*Saved entries:*

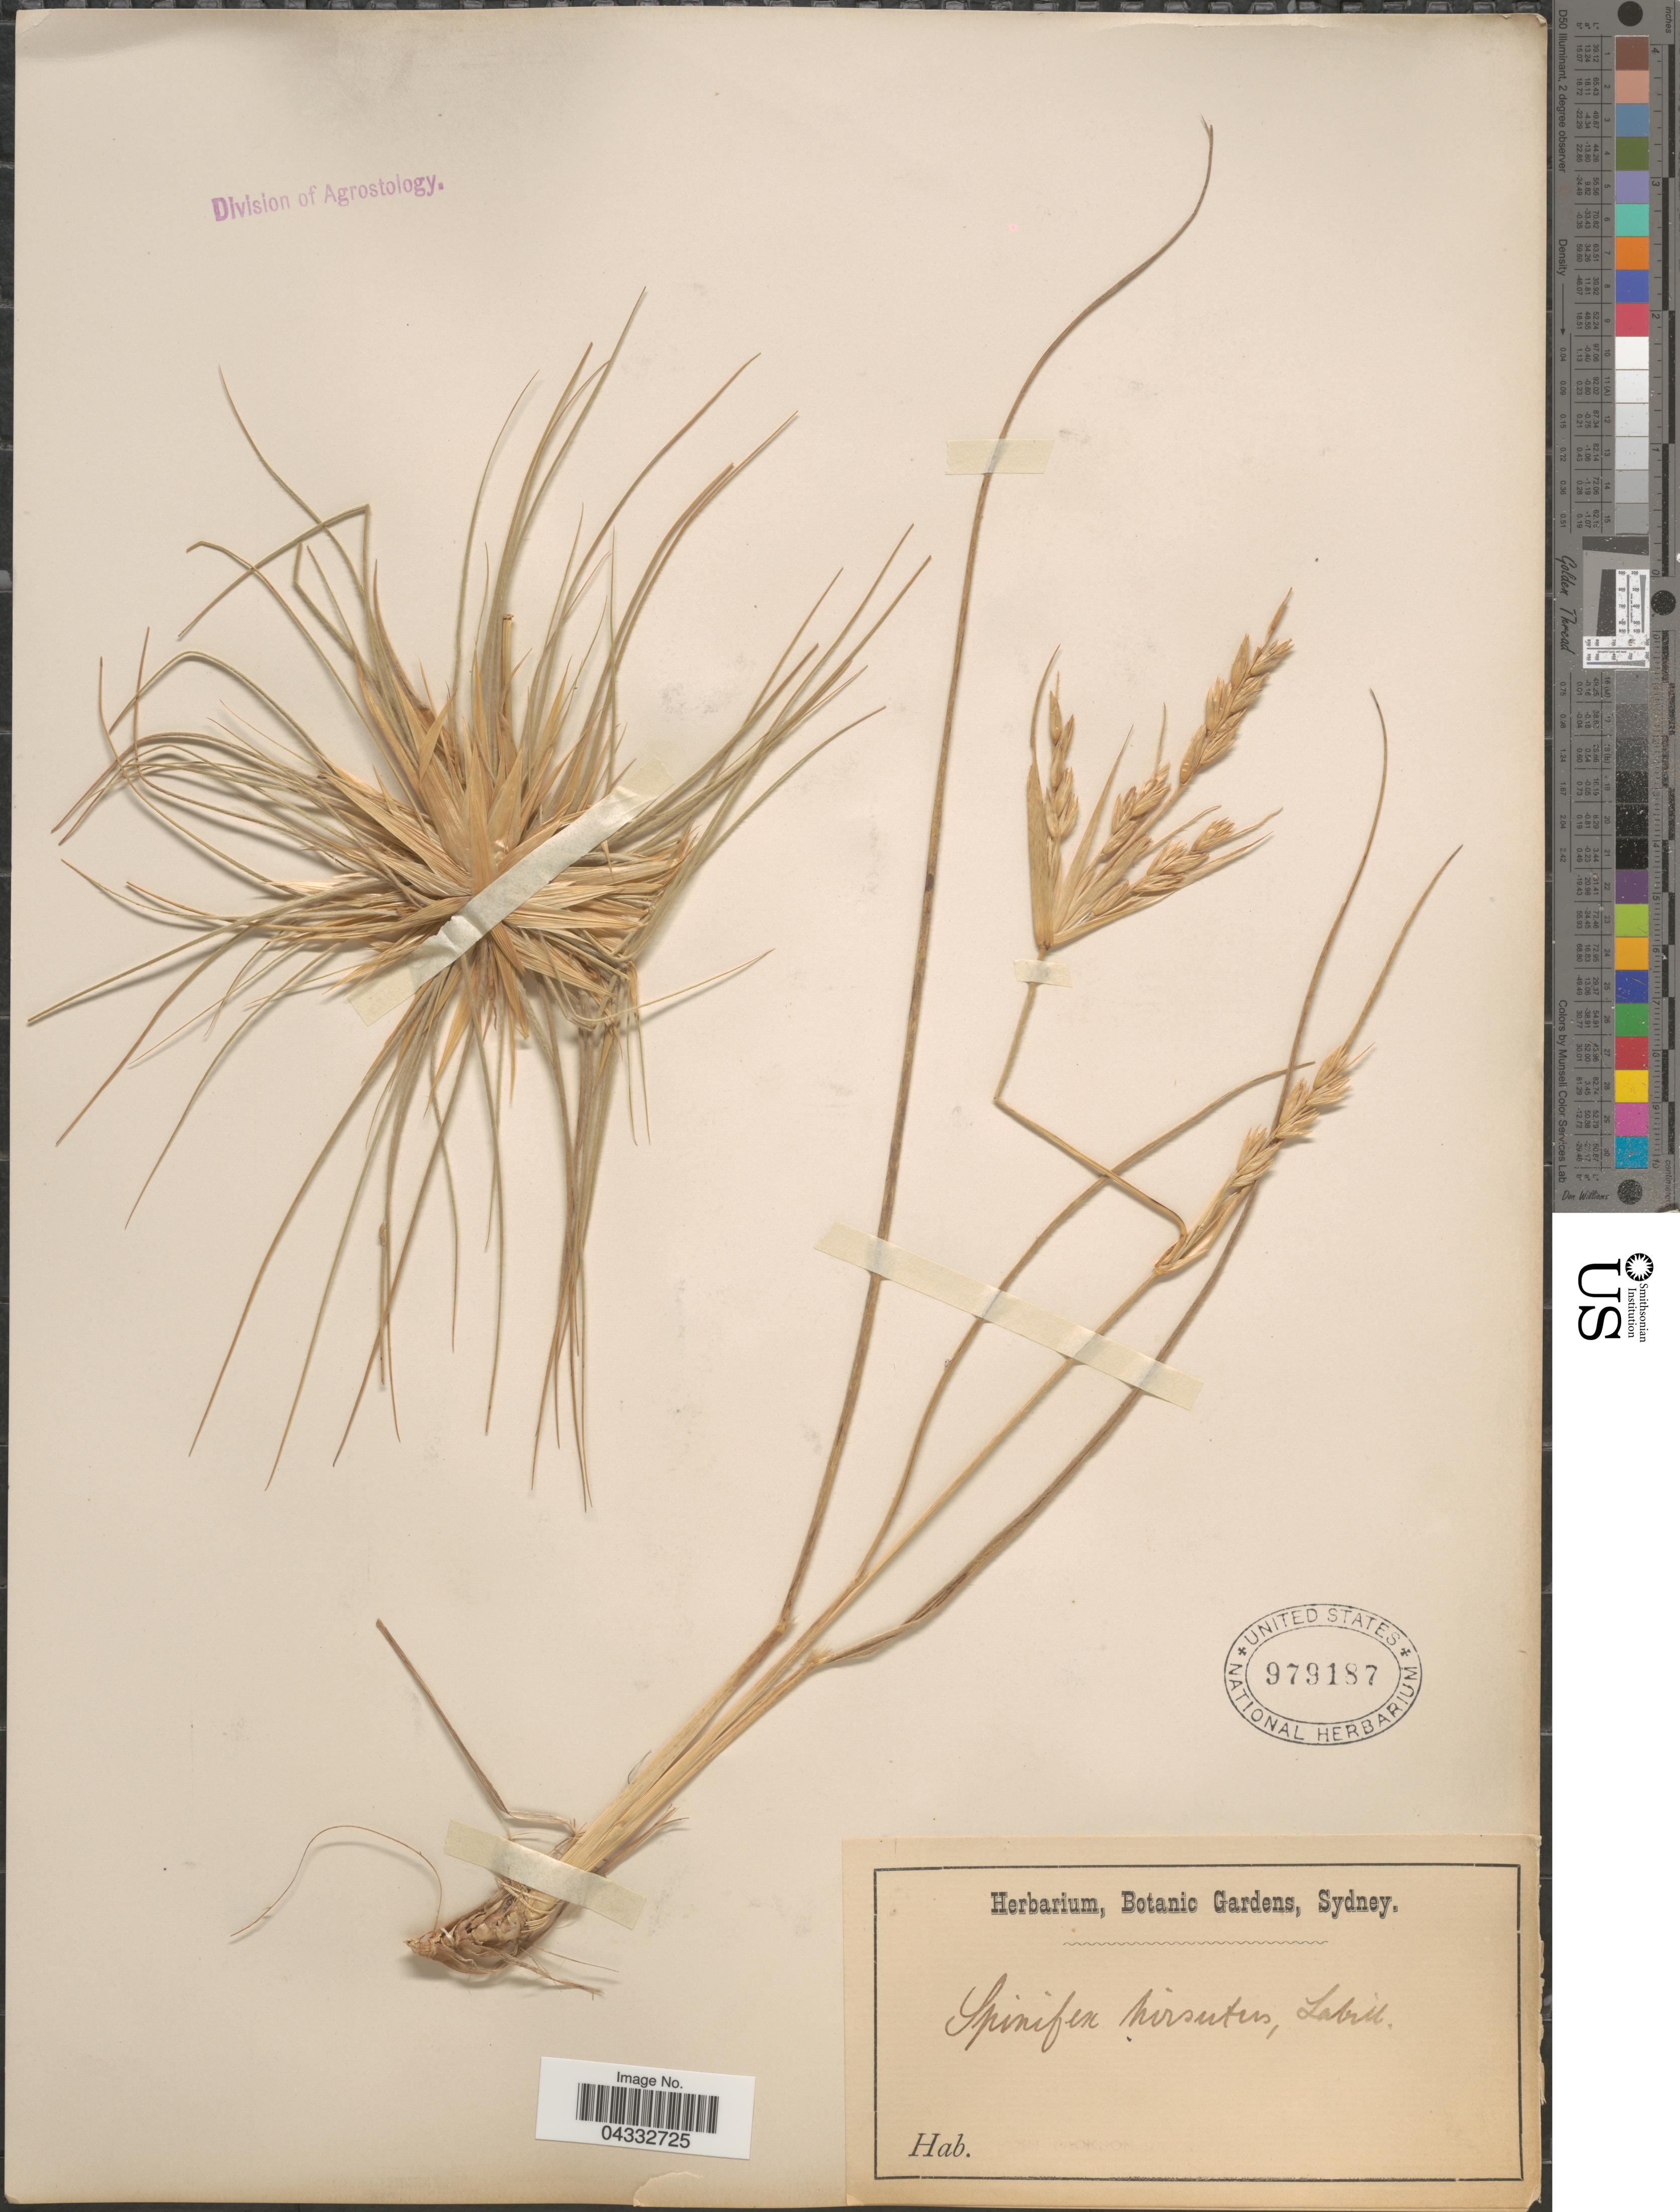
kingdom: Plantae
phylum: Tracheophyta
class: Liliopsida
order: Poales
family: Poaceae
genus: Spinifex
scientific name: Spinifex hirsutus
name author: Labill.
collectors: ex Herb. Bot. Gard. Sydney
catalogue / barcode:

*Instructions for the task:*
Copy the lines above word for word, leaving out the pictures.

*Task solution:*
kingdom: Plantae
phylum: Tracheophyta
class: Liliopsida
order: Poales
family: Poaceae
genus: Spinifex
scientific name: Spinifex hirsutus
name author: Labill.
collectors: ex Herb. Bot. Gard. Sydney
catalogue / barcode:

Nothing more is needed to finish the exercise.